Key Features Explained

  • Verilog Synthesis – The server leverages Yosys to compile Verilog into netlists for a variety of FPGA targets, including generic, ice40, and Xilinx families. The MCP interface allows the AI to specify target parameters, while the server handles tool selection and option tuning.
  • Simulation – Using Icarus Verilog, the server automatically generates testbenches and runs simulations, returning VCD files for further analysis. This enables rapid verification of logic before synthesis.
  • Waveform Analysis – The server can launch GTKWave to visualize VCD files, providing signal‑level insight directly within the AI’s workspace.
  • ASIC Design Flow – A full RTL‑to‑GDSII pipeline is available through OpenLane, containerized with Docker for reproducibility. The server orchestrates synthesis, placement‑routing, and design rule checks, then exposes the resulting GDSII file for inspection.
  • Layout Viewing – KLayout is integrated to render GDSII files, allowing designers to examine physical layouts without leaving the MCP ecosystem.
  • Report Parsing – OpenLane’s reports are parsed and returned as structured data, giving the AI assistant metrics on power, performance, and area (PPA) for automated design quality assessment.

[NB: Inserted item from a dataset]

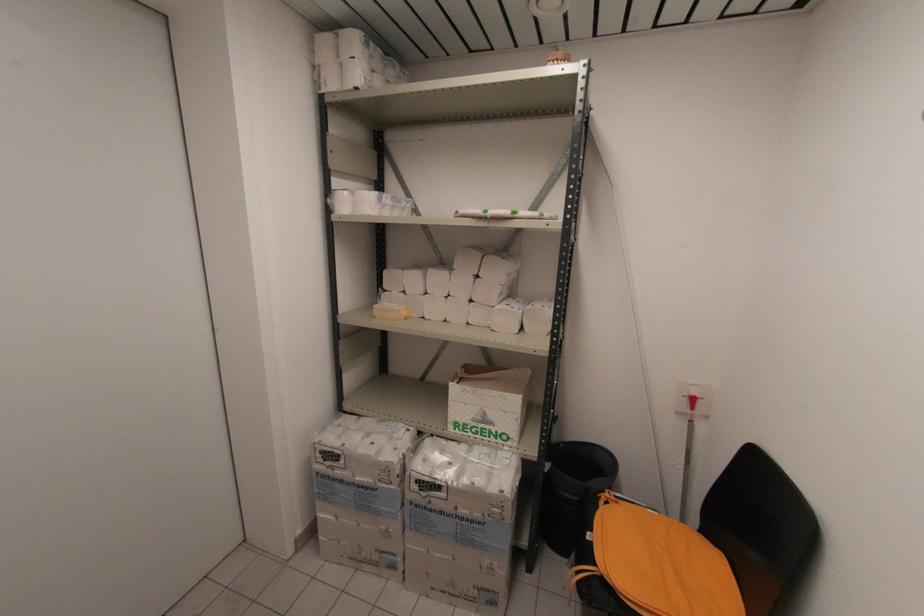
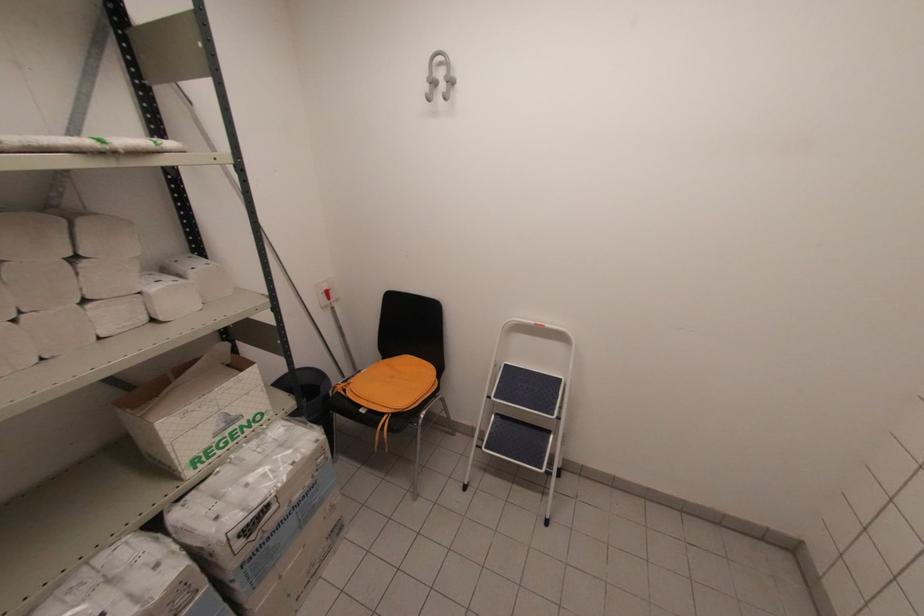
Based on the continuous images, in which direction is the camera rotating?

The camera rotated toward right-down.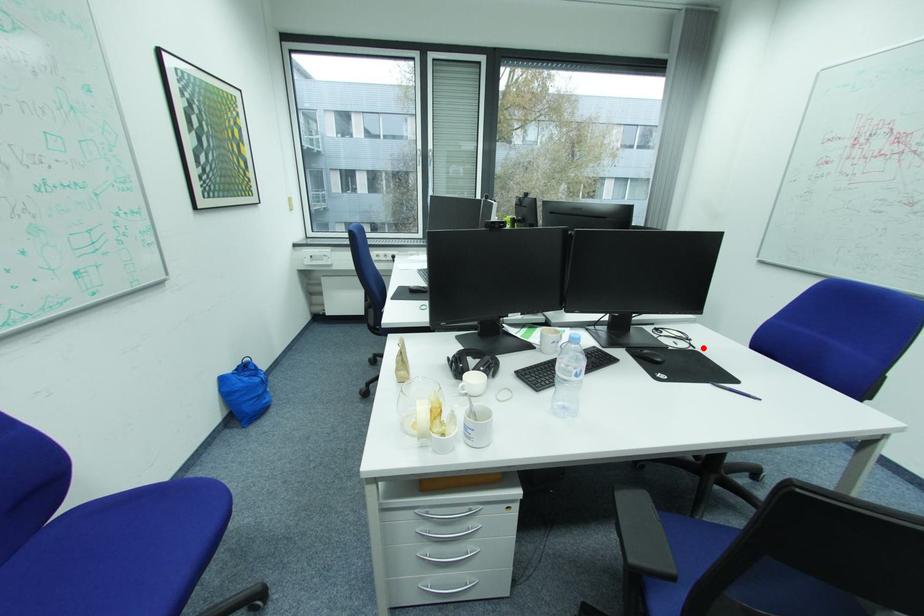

Use Cases & Real‑World Scenarios

  • Rapid Prototyping – An engineer can ask the AI to synthesize a new peripheral, run simulations, and instantly view waveforms, iterating on the design in minutes rather than hours.
  • Education & Training – Students can experiment with RTL code and receive instant feedback on synthesis results or layout quality, making learning interactive and hands‑on.
  • CI/CD Pipelines – Continuous integration systems can embed the MCP server to automatically synthesize, simulate, and generate ASIC reports on every commit, ensuring design integrity throughout development.
  • Research & Development – Researchers exploring novel RTL constructs can quickly validate functionality and performance using the server’s automated flow, accelerating experimentation.

Integration with AI Workflows

The MCP server conforms to the standard Model Context Protocol, so any compliant AI client can request actions via simple JSON payloads. Developers embed these calls in chat prompts or IDE extensions, allowing the AI to act as a co‑designer. The server’s responses include synthesized netlists, simulation logs, waveform URLs, and GDSII files, all of which can be rendered inline or downloaded for further analysis. Because the server handles Docker orchestration and tool installation, developers can run the entire EDA workflow on any platform that supports MCP, ensuring consistency across local machines and cloud environments.

Unique Advantages

  • Unified Interface – One protocol to control synthesis, simulation, and ASIC flows eliminates toolchain fragmentation.
  • Containerized Reliability – Docker integration guarantees that the same OpenLane environment runs everywhere, reducing “works‑on‑my‑machine” issues.
  • AI‑First Design – By exposing EDA operations through MCP, the server unlocks new paradigms where language models can reason about hardware, suggest optimizations, and even generate RTL code on demand.